#### TASK REQUIREMENTS:
Could you put the lines of the items into a JSON list of strings, one string per line, starting with the first line of the items and going on through the line with "4: (713, 117)"? Skip blank lines and leave out the picture lines.

#### Saved data entries:
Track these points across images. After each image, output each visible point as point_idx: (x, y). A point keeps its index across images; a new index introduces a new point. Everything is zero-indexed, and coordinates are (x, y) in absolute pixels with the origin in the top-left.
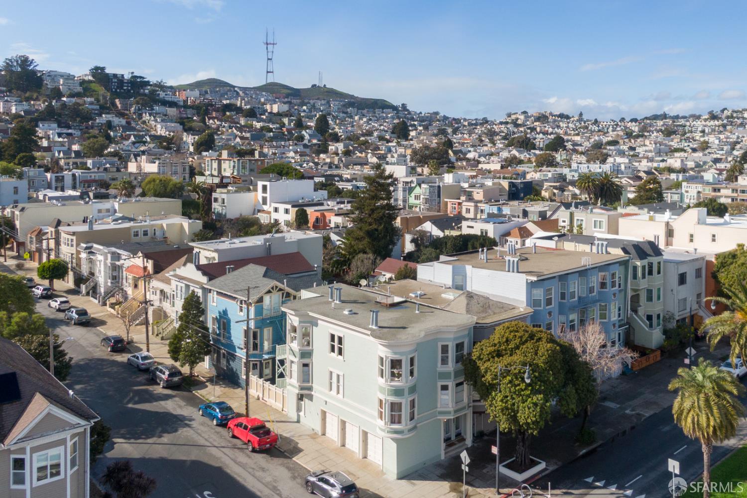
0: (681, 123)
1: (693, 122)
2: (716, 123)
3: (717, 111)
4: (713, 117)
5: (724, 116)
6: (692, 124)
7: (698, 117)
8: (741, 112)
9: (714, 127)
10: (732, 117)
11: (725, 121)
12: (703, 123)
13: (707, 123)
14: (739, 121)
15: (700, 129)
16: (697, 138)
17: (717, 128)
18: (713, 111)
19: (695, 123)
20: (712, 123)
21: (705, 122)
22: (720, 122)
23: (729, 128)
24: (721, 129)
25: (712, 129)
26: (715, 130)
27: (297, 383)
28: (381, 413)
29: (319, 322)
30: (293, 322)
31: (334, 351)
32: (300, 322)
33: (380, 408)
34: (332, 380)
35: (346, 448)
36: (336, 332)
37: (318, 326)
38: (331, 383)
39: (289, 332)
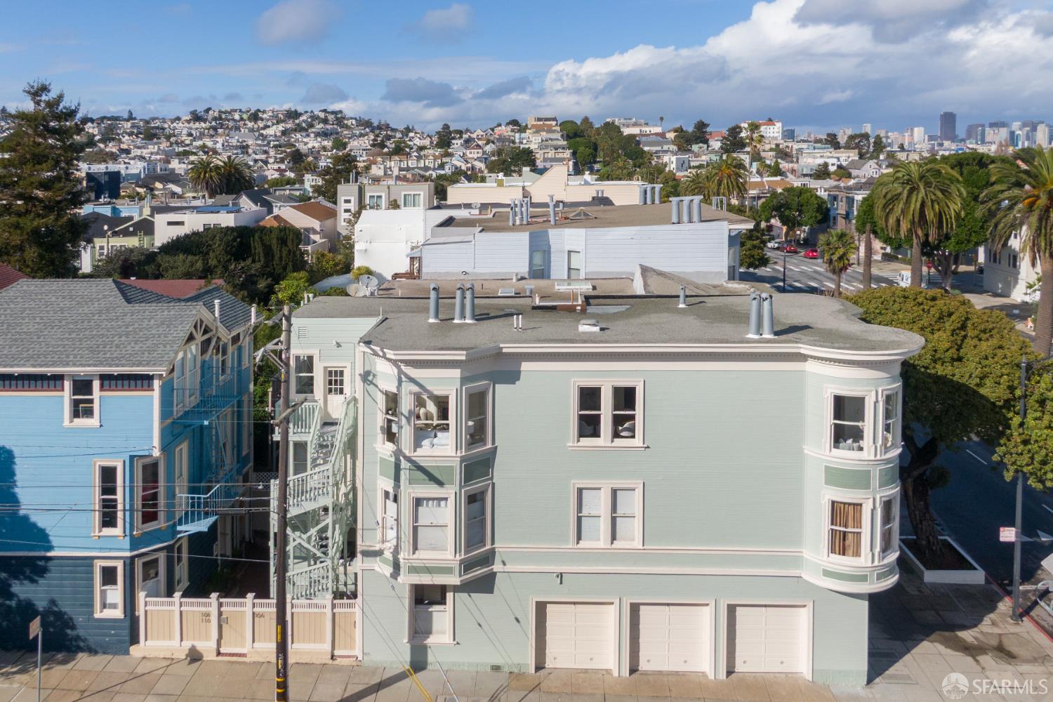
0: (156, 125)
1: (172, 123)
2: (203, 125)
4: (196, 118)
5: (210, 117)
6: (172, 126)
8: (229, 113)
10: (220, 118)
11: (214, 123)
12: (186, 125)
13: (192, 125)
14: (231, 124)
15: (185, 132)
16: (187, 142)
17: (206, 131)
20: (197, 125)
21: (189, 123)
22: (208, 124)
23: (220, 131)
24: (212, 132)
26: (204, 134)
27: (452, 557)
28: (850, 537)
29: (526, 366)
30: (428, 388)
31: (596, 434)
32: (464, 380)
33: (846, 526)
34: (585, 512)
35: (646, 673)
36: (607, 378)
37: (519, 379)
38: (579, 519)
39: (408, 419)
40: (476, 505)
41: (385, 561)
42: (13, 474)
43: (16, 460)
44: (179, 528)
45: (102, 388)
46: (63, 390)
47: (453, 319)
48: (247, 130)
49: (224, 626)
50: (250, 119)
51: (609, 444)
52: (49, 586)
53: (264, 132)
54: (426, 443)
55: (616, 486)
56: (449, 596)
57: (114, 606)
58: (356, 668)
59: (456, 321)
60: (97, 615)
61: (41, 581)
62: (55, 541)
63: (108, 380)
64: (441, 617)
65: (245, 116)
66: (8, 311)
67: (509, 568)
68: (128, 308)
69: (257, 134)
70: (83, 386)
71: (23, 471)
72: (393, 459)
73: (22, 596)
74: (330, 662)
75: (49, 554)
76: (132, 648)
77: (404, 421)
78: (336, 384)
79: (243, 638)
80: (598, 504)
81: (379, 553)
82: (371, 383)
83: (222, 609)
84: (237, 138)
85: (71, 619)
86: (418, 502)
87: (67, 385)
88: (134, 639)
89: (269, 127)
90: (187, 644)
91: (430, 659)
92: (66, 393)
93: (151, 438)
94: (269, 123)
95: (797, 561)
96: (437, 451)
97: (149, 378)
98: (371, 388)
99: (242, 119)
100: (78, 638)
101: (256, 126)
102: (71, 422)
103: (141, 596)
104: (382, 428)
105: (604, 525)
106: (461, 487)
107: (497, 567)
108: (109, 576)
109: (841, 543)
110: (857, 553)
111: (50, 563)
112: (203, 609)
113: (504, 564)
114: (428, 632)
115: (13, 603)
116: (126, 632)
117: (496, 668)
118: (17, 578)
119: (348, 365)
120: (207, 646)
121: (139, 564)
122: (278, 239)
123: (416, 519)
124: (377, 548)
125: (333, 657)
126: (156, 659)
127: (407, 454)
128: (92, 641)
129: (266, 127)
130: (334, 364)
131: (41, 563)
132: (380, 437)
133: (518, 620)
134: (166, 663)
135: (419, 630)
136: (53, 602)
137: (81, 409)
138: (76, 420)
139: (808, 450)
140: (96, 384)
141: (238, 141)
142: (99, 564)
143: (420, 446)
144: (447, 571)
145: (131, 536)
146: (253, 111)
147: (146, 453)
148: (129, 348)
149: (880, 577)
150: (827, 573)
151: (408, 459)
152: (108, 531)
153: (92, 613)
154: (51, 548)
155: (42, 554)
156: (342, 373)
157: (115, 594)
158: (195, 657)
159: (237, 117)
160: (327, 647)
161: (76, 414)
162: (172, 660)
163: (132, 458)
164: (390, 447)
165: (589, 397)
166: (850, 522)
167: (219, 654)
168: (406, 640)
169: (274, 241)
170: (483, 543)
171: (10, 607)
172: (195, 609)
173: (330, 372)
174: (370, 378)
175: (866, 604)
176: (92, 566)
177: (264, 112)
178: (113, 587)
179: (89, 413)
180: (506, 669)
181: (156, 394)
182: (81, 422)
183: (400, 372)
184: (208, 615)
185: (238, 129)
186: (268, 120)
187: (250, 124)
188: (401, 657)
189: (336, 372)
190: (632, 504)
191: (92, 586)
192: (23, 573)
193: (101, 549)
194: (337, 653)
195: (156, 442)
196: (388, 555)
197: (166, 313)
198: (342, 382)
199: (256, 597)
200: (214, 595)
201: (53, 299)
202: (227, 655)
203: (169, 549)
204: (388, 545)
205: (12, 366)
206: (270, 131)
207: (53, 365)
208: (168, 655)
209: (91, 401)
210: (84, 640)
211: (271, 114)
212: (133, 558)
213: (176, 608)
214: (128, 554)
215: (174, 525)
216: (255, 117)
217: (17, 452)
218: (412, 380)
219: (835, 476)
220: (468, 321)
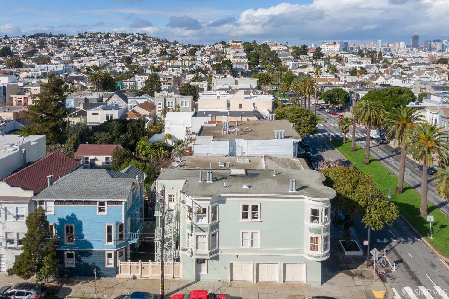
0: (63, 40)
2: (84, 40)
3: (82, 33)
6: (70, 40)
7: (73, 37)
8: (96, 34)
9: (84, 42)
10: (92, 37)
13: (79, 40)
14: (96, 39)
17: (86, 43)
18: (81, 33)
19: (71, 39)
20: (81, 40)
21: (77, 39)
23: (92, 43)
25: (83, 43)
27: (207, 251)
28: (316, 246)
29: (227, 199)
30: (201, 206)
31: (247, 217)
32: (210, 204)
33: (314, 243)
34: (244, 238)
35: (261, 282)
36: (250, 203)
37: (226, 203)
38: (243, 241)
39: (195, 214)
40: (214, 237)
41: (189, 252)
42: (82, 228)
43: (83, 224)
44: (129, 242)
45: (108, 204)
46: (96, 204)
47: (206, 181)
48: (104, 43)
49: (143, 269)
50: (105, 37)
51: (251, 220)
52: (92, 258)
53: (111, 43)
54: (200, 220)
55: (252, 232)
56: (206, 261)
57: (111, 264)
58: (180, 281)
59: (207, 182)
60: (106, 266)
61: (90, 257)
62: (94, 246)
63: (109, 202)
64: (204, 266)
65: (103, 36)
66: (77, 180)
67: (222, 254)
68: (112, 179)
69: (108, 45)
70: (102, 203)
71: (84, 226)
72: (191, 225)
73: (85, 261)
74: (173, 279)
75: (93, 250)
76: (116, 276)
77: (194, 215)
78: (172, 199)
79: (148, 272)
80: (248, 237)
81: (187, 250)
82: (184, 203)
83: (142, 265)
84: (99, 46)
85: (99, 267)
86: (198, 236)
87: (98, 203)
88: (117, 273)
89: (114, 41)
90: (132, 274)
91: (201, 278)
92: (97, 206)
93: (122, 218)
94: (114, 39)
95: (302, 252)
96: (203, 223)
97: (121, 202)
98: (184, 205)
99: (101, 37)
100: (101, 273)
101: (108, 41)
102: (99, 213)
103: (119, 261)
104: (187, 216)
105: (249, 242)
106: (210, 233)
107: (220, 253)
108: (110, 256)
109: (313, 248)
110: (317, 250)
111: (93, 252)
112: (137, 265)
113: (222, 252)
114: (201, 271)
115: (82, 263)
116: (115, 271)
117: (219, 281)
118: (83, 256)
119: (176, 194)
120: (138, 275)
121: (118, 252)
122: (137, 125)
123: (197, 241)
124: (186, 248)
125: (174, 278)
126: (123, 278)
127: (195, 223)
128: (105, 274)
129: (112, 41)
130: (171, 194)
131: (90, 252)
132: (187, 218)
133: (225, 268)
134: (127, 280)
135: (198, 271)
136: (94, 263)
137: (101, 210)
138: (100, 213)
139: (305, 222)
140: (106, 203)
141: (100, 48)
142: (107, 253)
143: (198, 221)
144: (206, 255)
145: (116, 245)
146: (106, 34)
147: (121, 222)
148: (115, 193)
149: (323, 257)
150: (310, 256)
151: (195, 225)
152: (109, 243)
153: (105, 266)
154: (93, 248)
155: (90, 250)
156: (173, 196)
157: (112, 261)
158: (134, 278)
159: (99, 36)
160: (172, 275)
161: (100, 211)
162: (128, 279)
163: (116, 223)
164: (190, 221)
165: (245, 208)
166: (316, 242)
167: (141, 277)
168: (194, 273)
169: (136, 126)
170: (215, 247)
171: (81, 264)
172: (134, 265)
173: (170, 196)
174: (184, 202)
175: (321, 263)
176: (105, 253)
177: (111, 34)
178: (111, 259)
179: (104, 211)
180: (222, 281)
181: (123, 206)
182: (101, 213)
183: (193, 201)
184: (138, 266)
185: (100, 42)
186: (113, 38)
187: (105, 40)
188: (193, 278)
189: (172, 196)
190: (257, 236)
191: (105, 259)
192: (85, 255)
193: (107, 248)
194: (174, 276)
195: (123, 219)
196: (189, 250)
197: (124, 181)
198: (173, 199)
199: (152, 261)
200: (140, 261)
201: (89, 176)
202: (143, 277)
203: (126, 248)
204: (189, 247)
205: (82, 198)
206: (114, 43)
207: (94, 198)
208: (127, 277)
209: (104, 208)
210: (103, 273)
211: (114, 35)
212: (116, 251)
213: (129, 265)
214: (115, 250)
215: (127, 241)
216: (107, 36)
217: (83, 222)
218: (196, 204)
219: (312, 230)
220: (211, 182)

#### ANSWER:
[
  "Track these points across images. After each image, output each visible point as point_idx: (x, y). A point keeps its index across images; a new index introduces a new point. Everything is zero-indexed, and coordinates are (x, y) in absolute pixels with the origin in the top-left.",
  "0: (681, 123)",
  "1: (693, 122)",
  "2: (716, 123)",
  "3: (717, 111)",
  "4: (713, 117)"
]